Since we last checked the health of Valeant Pharmaceuticals International Inc. (NYSE:VRX), the company has tried to convince investors that its failure to inform them about its hidden relationship with mail order pharmacy Philidor (with whom it has since cut ties) was a mere peccadillo. It replaced that relationship with a distribution deal with Walgreens, which caused the stock to rally as high as $118 in mid-December before the bottom fell out all over again after it was learned that its CEO J. Michael Pearson had come down with pneumonia around Christmas. Mr. Pearson has now left the company on medical leave and been replaced by board member Howard Schiller, who previously served as the company’s CEO.
To Mr. Pearson, I say good riddance. Building a company through acquisitions that result in massive layoffs and higher drug prices is nothing to be proud of. Telling Wall Street that spending money on drug research is a waste of money is a dubious achievement. While nobody wants to see someone get sick, there is poetic justice in the fact that Mr. Pearson fell seriously ill and had to leave the company. He lied to investors and built the company through a noxious business model that appealed to all of Wall Street’s worst instincts. The financial world is a better place with him on the sidelines. Hopefully he will recover and do something socially useful in the future.
The company has also disclosed plans to start paying down its huge $30 billion debt burden. The company is still forecasting 2016 EPS of over $13.00/share, which means it is currently trading at a multiple of under 7x. The problem is that management has lost credibility and the business model on which the company was built is now lying in tatters.

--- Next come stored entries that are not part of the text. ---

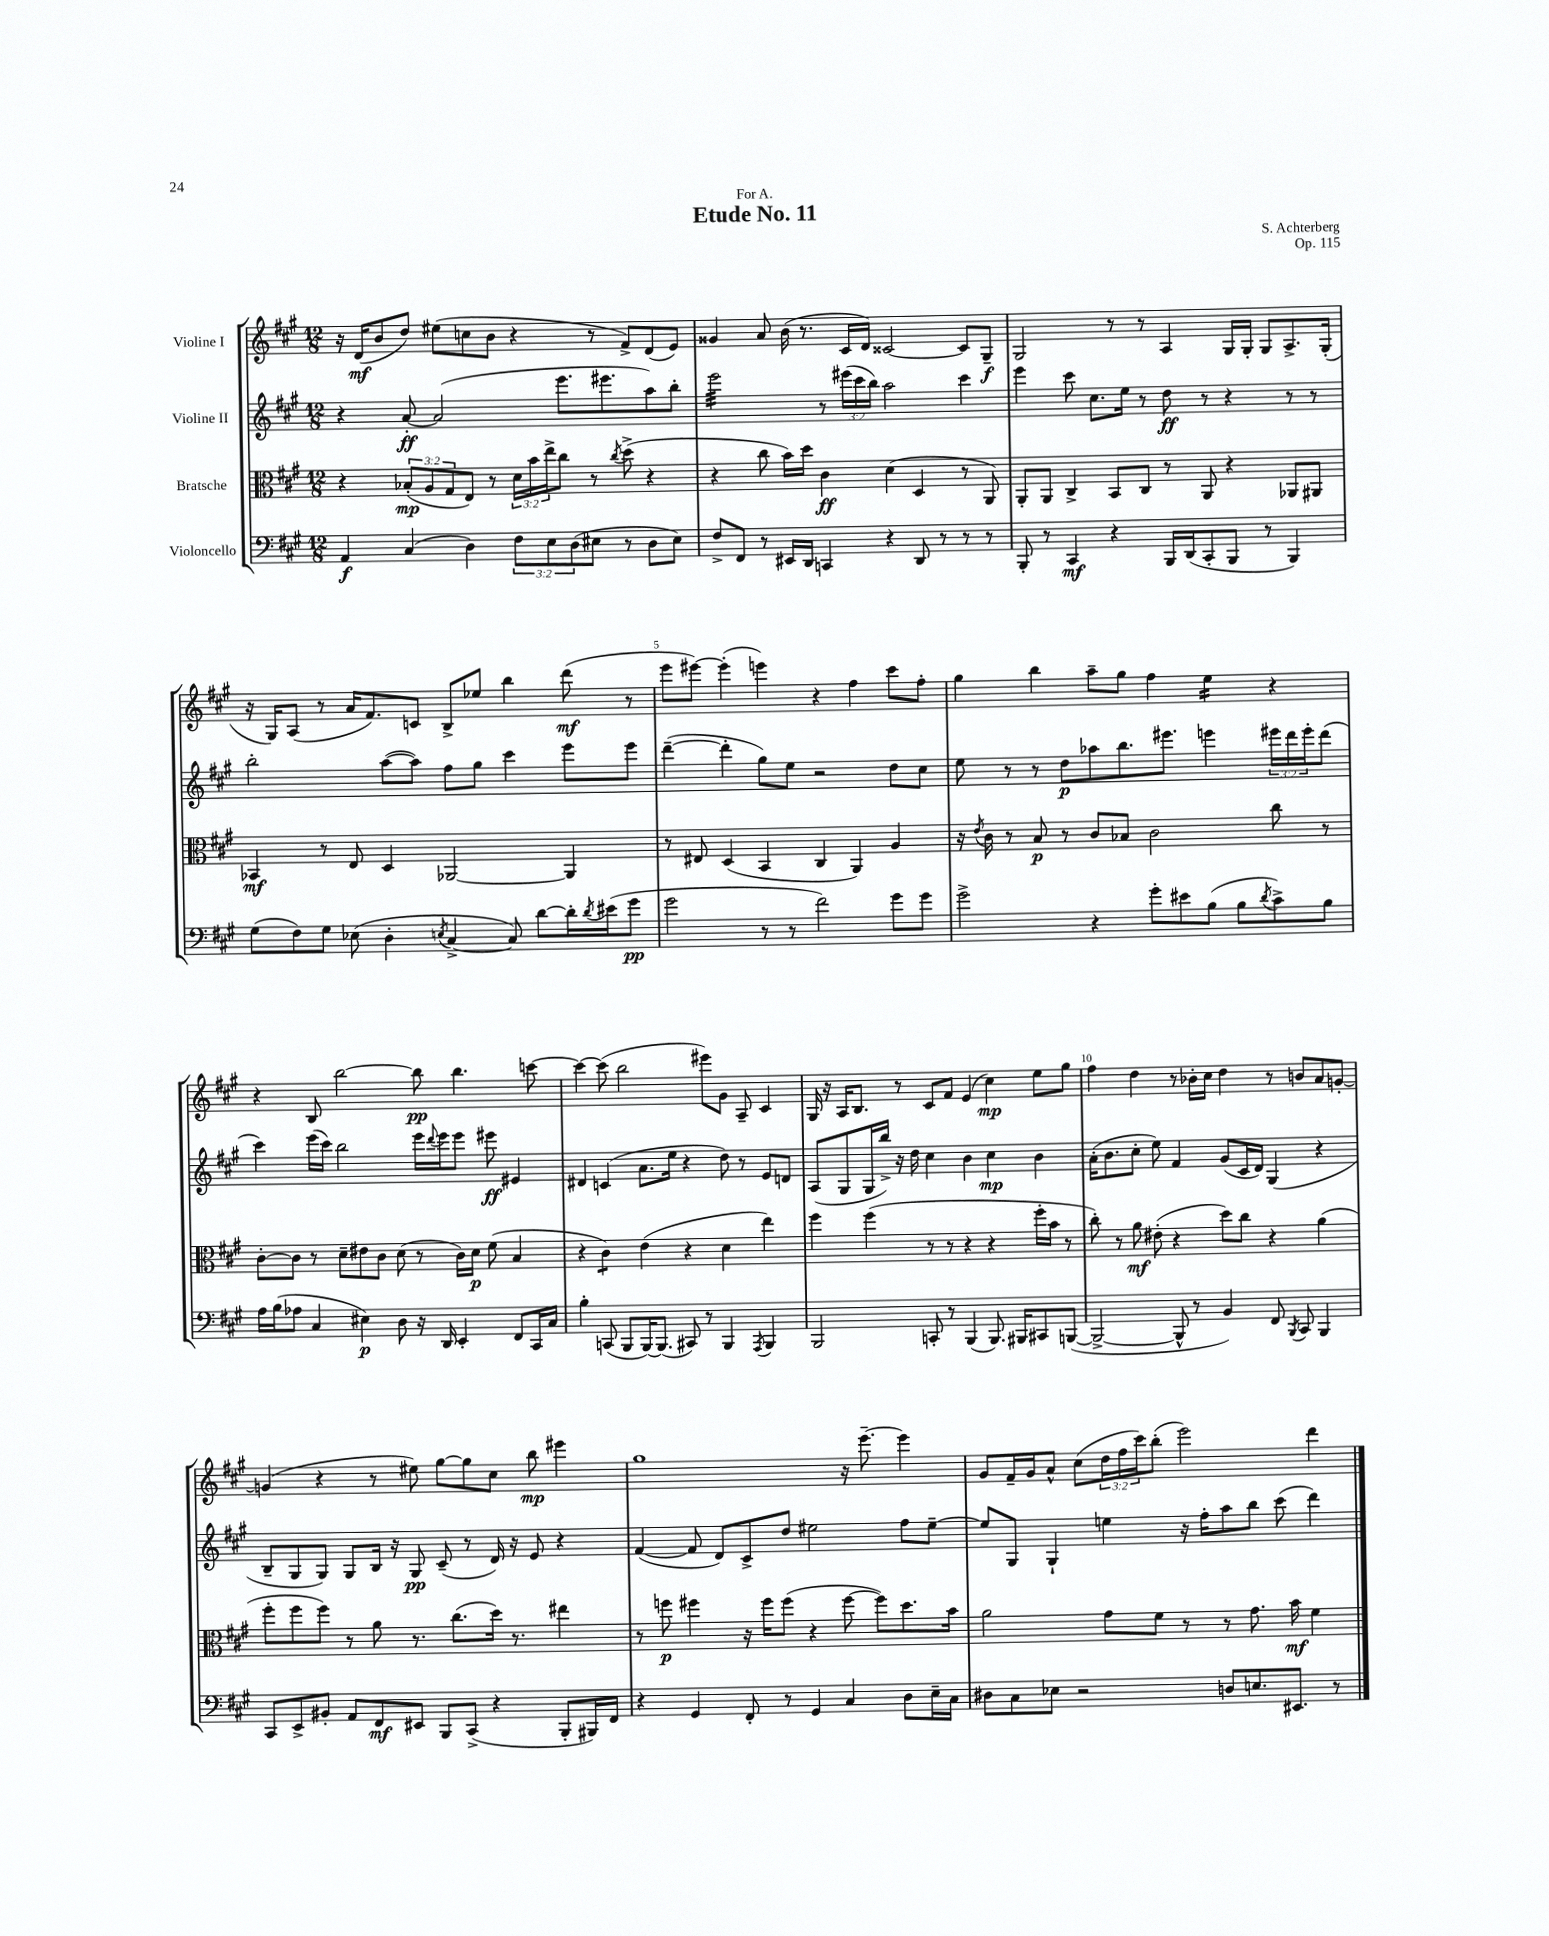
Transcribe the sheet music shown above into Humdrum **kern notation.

**kern	**kern	**kern	**kern
*staff4	*staff3	*staff2	*staff1
*clefF4	*clefC3	*clefG2	*clefG2
*k[f#c#g#]	*k[f#c#g#]	*k[f#c#g#]	*k[f#c#g#]
*M12/8	*M12/8	*M12/8	*M12/8
4AA	4r	4r	16r
.	.	.	(16d
.	.	.	8b
(4C#	(12B-'	[8a'	8dd)
.	12A	.	.
.	.	(2a]	(8ee#
.	12G#	.	.
4D)	8E)	.	8cc
.	8r	.	8b
12F#	24d	.	4r
.	24b	.	.
12E	24ee^	.	.
.	8cc#	8.eee	.
(12D	.	.	.
8E#	8r	.	8r
.	.	8.eee#	.
.	8qcc#	.	.
8r	(8dd^	.	8f#^)
8D	4r	8aa)	(8d
8E#)	.	8bb'	8e)
=	=	=	=
8F#^	4r	2eee	4g##
8FF#	.	.	.
8r	8cc#	.	8a
16EE#	16b)	.	(16b
16DD	16dd	.	8.r
4CC	4c#	8r	.
.	.	(24eee#	16c#
.	.	24ccc#	.
.	.	.	16d)
.	.	24bb)	.
4r	(4d	2aa	[2c##
8DD	4D	.	.
8r	.	.	.
8r	8r	4ccc#	8c##]
8r	8AA)	.	8G#~
=	=	=	=
8BBB'	8AA'	4eee	2G#
8r	8AA	.	.
4CC#	4C#^	8ccc#	.
.	.	8.cc#	.
4r	8BB	.	8r
.	.	16ee	.
.	8C#	8r	8r
16BBB	8r	8dd	4A
(16DD	.	.	.
8CC#'	8AA	8r	.
8BBB	4r	4r	16G#
.	.	.	16G#'
8r	.	.	8G#
4BBB)	8AA-	8r	8.A^
.	8AA#	8r	.
.	.	.	(16G#'
=	=	=	=
(8G#	4BB-	2bb'	16r
.	.	.	16G#)
8F#)	.	.	(8A
8G#	8r	.	8r
(8E-	8E	.	16a
.	.	.	8.f#)
4D'	4D	([8aa	.
.	.	8aa])	8c
8qE	.	.	.
[4C#^	[2AA-	8ff#	8B^
.	.	8gg#	8ee-
8C#])	.	4ccc#	4bb
[8d	.	.	.
16d']	4AA-]	8eee	(8ddd
8qd	.	.	.
(16e#	.	.	.
8g#	.	8eee	8r
=	=	=	=
2g#	8r	([4ddd~	8eee
.	8E#	.	[8eee#)
.	(4D	4ddd']	(4eee#']
8r	4BB	8gg#)	4eee)
8r	.	8ee	.
2f#)	4C#	2r	4r
.	4AA)	.	4ff#
8g#	4A	8dd	8ccc#
8g#	.	8cc#	8ff#'
=	=	=	=
2g#^	16r	8ee	4gg#
.	8qe	.	.
.	16c#	.	.
.	8r	8r	.
.	8B	8r	4bb
.	8r	8dd	.
4r	8c#	8aa-	8aa~
.	8B-	8.bb	8gg#
8g#'	2c#	.	4ff#
.	.	8.eee#	.
8e#	.	.	.
(8B	.	4eee	4ee
8B	.	.	.
8qd	.	.	.
8c#^)	8cc#	24eee#	4r
.	.	24ddd	.
.	.	24eee#'	.
8B	8r	(8ddd	.
=	=	=	=
16A	[8c#'	4ccc#)	4r
(16B	.	.	.
8A-	8c#]	.	.
4C#	8r	(16eee	8B
.	.	16ccc#)	.
.	8d~	2bb	[2bb
4E#)	8e#	.	.
.	8c#	.	.
8D	(8d	.	.
16r	8r	16eee	8bb]
.	.	8qqddd	.
16DD	.	16eee	.
4EE'	16c#)	8eee	4.bb
.	16d	.	.
.	(8f#	8eee#	.
8FF#	4B	4e#	.
16CC#	.	.	[8ccc
16C#	.	.	.
=	=	=	=
4B'	4r	4d#	4ccc_
(8CC	4c#)	(4c	(8ccc]
8BBB	.	.	2bb
[16BBB)	(4e	8.a	.
(8.BBB]	.	.	.
.	.	16ee	.
8CC#)	4r	4r	.
8r	.	.	8eee#)
4BBB	4d	8dd)	8g#
.	.	8r	8A~
8qAAA	.	.	.
4BBB	4ee)	8e	4c#
.	.	8d	.
=	=	=	=
2BBB	4ff#	(8A	16G#
.	.	.	16r
.	.	8G#	16A
.	.	.	8.B
.	(4ff#	16G#	.
.	.	16bb^)	.
.	.	16r	8r
.	.	16dd	.
8CC'	8r	4cc#	8c#
8r	8r	.	8f#
(4BBB	4r	4b	(4e
8.BBB)	4r	4cc#	4cc#)
16BBB#	.	.	.
8CC#	16ff#'	4b	8ee
.	16b	.	.
([8BBB	8r	.	8gg#
=	=	=	=
2BBB^_	8cc#')	(16a'	4ff#
.	.	8.b	.
.	8r	.	.
.	8a	8cc#'	4dd
.	(8e#'	8ee)	.
8BBB^^]	4r	4f#	8r
8r	.	.	16b-'
.	.	.	16cc#
4BB)	8dd)	(8g#	4dd
.	8cc#	16c#	.
.	.	16d)	.
8FF#	4r	(4G#	8r
8qBBB	.	.	.
8CC#	.	.	8b
4BBB	(4a	4r	8a
.	.	.	[8g'
=	=	=	=
8CC#	8ff#'	8B~	(4g]
8EE^	8ff#	8G#	.
8BB#'	8ff#)	8G#)	4r
8AA	8r	8G#	.
8FF#	8a	16B	8r
.	.	16r	.
8EE#	8.r	8G#	8ee#)
8BBB	.	(8c#~	[8gg#
.	(8.cc#	.	.
(8CC#^	.	8r	8gg#]
4r	16dd)	16d)	8cc#
.	8.r	16r	.
.	.	8e	8bb
8BBB'	4ee#	4r	4eee#
16BBB#)	.	.	.
16FF#	.	.	.
=	=	=	=
4r	8r	([4f#	1gg#
.	8ff	.	.
4GG#	4ff#	8f#]	.
.	.	8d)	.
8FF#'	16r	8c#^	.
.	16ff#	.	.
8r	(8ff#	8dd	.
4GG#	4r	2ee#	.
4C#	[8ff#	.	16r
.	.	.	[8.eee~
.	8ff#])	.	.
8D	8.dd	8ff#	4eee]
16E~	.	[8ee#~	.
16C#	16b	.	.
=	=	=	=
8D#	2a	8ee#]	8g#
8C#	.	8G#	16f#~
.	.	.	16g#
8E-	.	4G#`	8a^^
2r	.	.	(8cc#
.	8g#	4ee	24dd
.	.	.	24ff#
.	.	.	24ccc#)
.	8f#	.	(8bb'
.	8r	16r	2eee)
.	.	16ff#'	.
8D	8r	8aa	.
8.E	8.g#	8bb	.
.	.	(8ccc#	.
8.EE#	16b	.	.
.	4f#	4ddd)	4ddd
8r	.	.	.
==	==	==	==
*-	*-	*-	*-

With its depressed stock price, the company can no longer make stock-for-stock acquisitions. Nor can it use cheap debt for acquisitions. Current plans for it to pay down a couple of billions of dollars of debt heading into what is likely to either a recession or a financial crisis are uninspiring to say the least.
Wall Street sell-side analysts who already have egg all over their faces are writing research reports that are as uncritical as company press releases claiming that the stock price will rise, but I would be very careful about believing the recommendations of those who have already led investors down the garden path to hell.
I think the stock is going lower, and I recommend that investors buy June $50 puts on VRX, currently trading at $2.50.